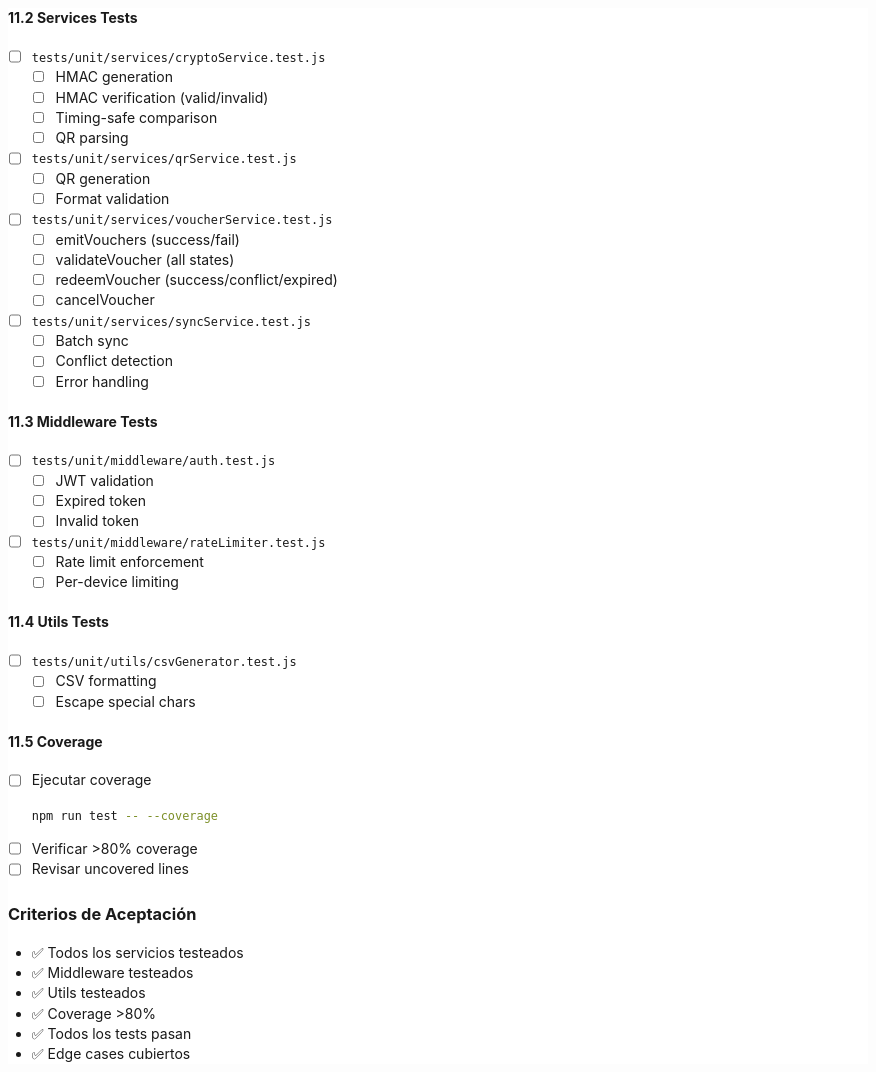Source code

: #### 11.2 Services Tests
- [ ] `tests/unit/services/cryptoService.test.js`
  - [ ] HMAC generation
  - [ ] HMAC verification (valid/invalid)
  - [ ] Timing-safe comparison
  - [ ] QR parsing

- [ ] `tests/unit/services/qrService.test.js`
  - [ ] QR generation
  - [ ] Format validation

- [ ] `tests/unit/services/voucherService.test.js`
  - [ ] emitVouchers (success/fail)
  - [ ] validateVoucher (all states)
  - [ ] redeemVoucher (success/conflict/expired)
  - [ ] cancelVoucher

- [ ] `tests/unit/services/syncService.test.js`
  - [ ] Batch sync
  - [ ] Conflict detection
  - [ ] Error handling

#### 11.3 Middleware Tests
- [ ] `tests/unit/middleware/auth.test.js`
  - [ ] JWT validation
  - [ ] Expired token
  - [ ] Invalid token

- [ ] `tests/unit/middleware/rateLimiter.test.js`
  - [ ] Rate limit enforcement
  - [ ] Per-device limiting

#### 11.4 Utils Tests
- [ ] `tests/unit/utils/csvGenerator.test.js`
  - [ ] CSV formatting
  - [ ] Escape special chars

#### 11.5 Coverage
- [ ] Ejecutar coverage
  ```bash
  npm run test -- --coverage
  ```
- [ ] Verificar >80% coverage
- [ ] Revisar uncovered lines

### Criterios de Aceptación
- ✅ Todos los servicios testeados
- ✅ Middleware testeados
- ✅ Utils testeados
- ✅ Coverage >80%
- ✅ Todos los tests pasan
- ✅ Edge cases cubiertos
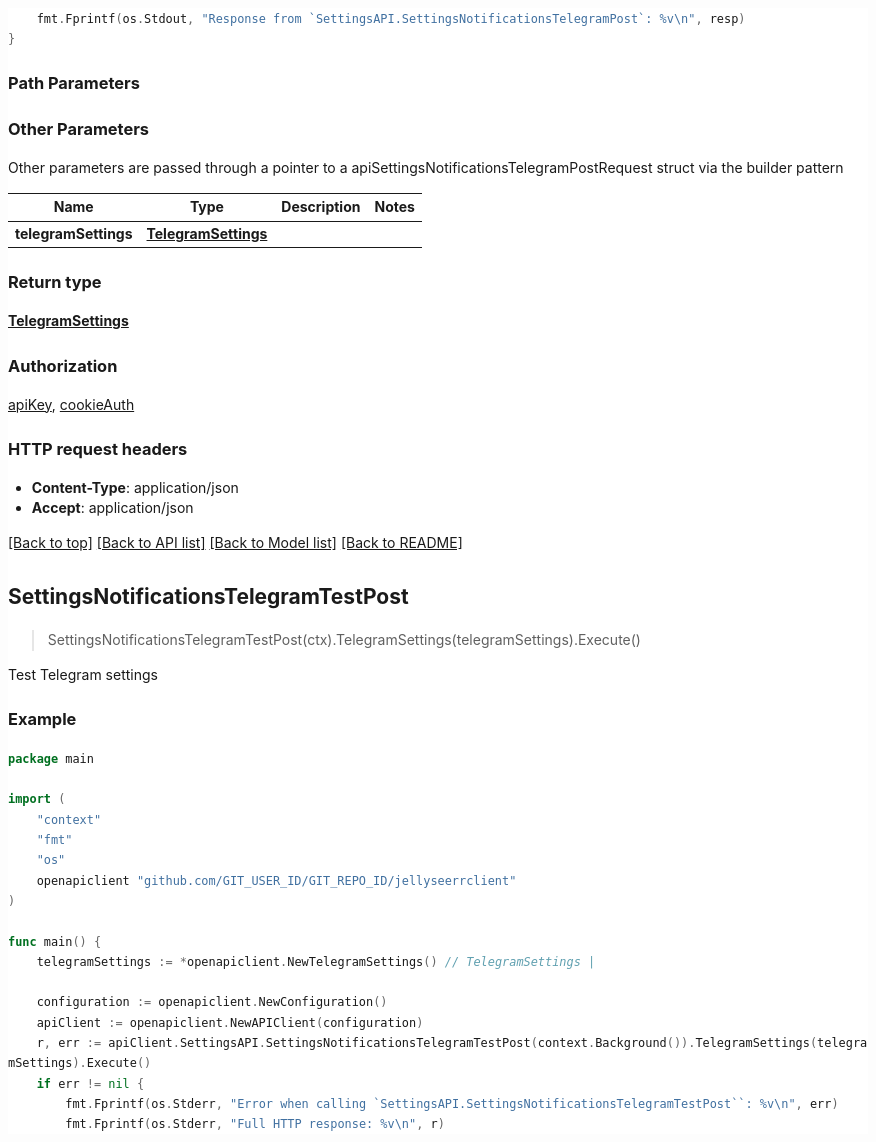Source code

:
 ```go
	fmt.Fprintf(os.Stdout, "Response from `SettingsAPI.SettingsNotificationsTelegramPost`: %v\n", resp)
}
```

### Path Parameters



### Other Parameters

Other parameters are passed through a pointer to a apiSettingsNotificationsTelegramPostRequest struct via the builder pattern


Name | Type | Description  | Notes
------------- | ------------- | ------------- | -------------
 **telegramSettings** | [**TelegramSettings**](TelegramSettings.md) |  | 

### Return type

[**TelegramSettings**](TelegramSettings.md)

### Authorization

[apiKey](../README.md#apiKey), [cookieAuth](../README.md#cookieAuth)

### HTTP request headers

- **Content-Type**: application/json
- **Accept**: application/json

[[Back to top]](#) [[Back to API list]](../README.md#documentation-for-api-endpoints)
[[Back to Model list]](../README.md#documentation-for-models)
[[Back to README]](../README.md)


## SettingsNotificationsTelegramTestPost

> SettingsNotificationsTelegramTestPost(ctx).TelegramSettings(telegramSettings).Execute()

Test Telegram settings



### Example

```go
package main

import (
	"context"
	"fmt"
	"os"
	openapiclient "github.com/GIT_USER_ID/GIT_REPO_ID/jellyseerrclient"
)

func main() {
	telegramSettings := *openapiclient.NewTelegramSettings() // TelegramSettings | 

	configuration := openapiclient.NewConfiguration()
	apiClient := openapiclient.NewAPIClient(configuration)
	r, err := apiClient.SettingsAPI.SettingsNotificationsTelegramTestPost(context.Background()).TelegramSettings(telegramSettings).Execute()
	if err != nil {
		fmt.Fprintf(os.Stderr, "Error when calling `SettingsAPI.SettingsNotificationsTelegramTestPost``: %v\n", err)
		fmt.Fprintf(os.Stderr, "Full HTTP response: %v\n", r)
```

*EXERCISE GOAL*:
Each record should be printed again precisely, though not its pictures.

*EXERCISE SOLUTION*:
Source code

: #### 11.2 Services Tests
- [ ] `tests/unit/services/cryptoService.test.js`
  - [ ] HMAC generation
  - [ ] HMAC verification (valid/invalid)
  - [ ] Timing-safe comparison
  - [ ] QR parsing

- [ ] `tests/unit/services/qrService.test.js`
  - [ ] QR generation
  - [ ] Format validation

- [ ] `tests/unit/services/voucherService.test.js`
  - [ ] emitVouchers (success/fail)
  - [ ] validateVoucher (all states)
  - [ ] redeemVoucher (success/conflict/expired)
  - [ ] cancelVoucher

- [ ] `tests/unit/services/syncService.test.js`
  - [ ] Batch sync
  - [ ] Conflict detection
  - [ ] Error handling

#### 11.3 Middleware Tests
- [ ] `tests/unit/middleware/auth.test.js`
  - [ ] JWT validation
  - [ ] Expired token
  - [ ] Invalid token

- [ ] `tests/unit/middleware/rateLimiter.test.js`
  - [ ] Rate limit enforcement
  - [ ] Per-device limiting

#### 11.4 Utils Tests
- [ ] `tests/unit/utils/csvGenerator.test.js`
  - [ ] CSV formatting
  - [ ] Escape special chars

#### 11.5 Coverage
- [ ] Ejecutar coverage
  ```bash
  npm run test -- --coverage
  ```
- [ ] Verificar >80% coverage
- [ ] Revisar uncovered lines

### Criterios de Aceptación
- ✅ Todos los servicios testeados
- ✅ Middleware testeados
- ✅ Utils testeados
- ✅ Coverage >80%
- ✅ Todos los tests pasan
- ✅ Edge cases cubiertos
Source code

:
 ```go
	fmt.Fprintf(os.Stdout, "Response from `SettingsAPI.SettingsNotificationsTelegramPost`: %v\n", resp)
}
```

### Path Parameters



### Other Parameters

Other parameters are passed through a pointer to a apiSettingsNotificationsTelegramPostRequest struct via the builder pattern


Name | Type | Description  | Notes
------------- | ------------- | ------------- | -------------
 **telegramSettings** | [**TelegramSettings**](TelegramSettings.md) |  | 

### Return type

[**TelegramSettings**](TelegramSettings.md)

### Authorization

[apiKey](../README.md#apiKey), [cookieAuth](../README.md#cookieAuth)

### HTTP request headers

- **Content-Type**: application/json
- **Accept**: application/json

[[Back to top]](#) [[Back to API list]](../README.md#documentation-for-api-endpoints)
[[Back to Model list]](../README.md#documentation-for-models)
[[Back to README]](../README.md)


## SettingsNotificationsTelegramTestPost

> SettingsNotificationsTelegramTestPost(ctx).TelegramSettings(telegramSettings).Execute()

Test Telegram settings



### Example

```go
package main

import (
	"context"
	"fmt"
	"os"
	openapiclient "github.com/GIT_USER_ID/GIT_REPO_ID/jellyseerrclient"
)

func main() {
	telegramSettings := *openapiclient.NewTelegramSettings() // TelegramSettings | 

	configuration := openapiclient.NewConfiguration()
	apiClient := openapiclient.NewAPIClient(configuration)
	r, err := apiClient.SettingsAPI.SettingsNotificationsTelegramTestPost(context.Background()).TelegramSettings(telegramSettings).Execute()
	if err != nil {
		fmt.Fprintf(os.Stderr, "Error when calling `SettingsAPI.SettingsNotificationsTelegramTestPost``: %v\n", err)
		fmt.Fprintf(os.Stderr, "Full HTTP response: %v\n", r)
```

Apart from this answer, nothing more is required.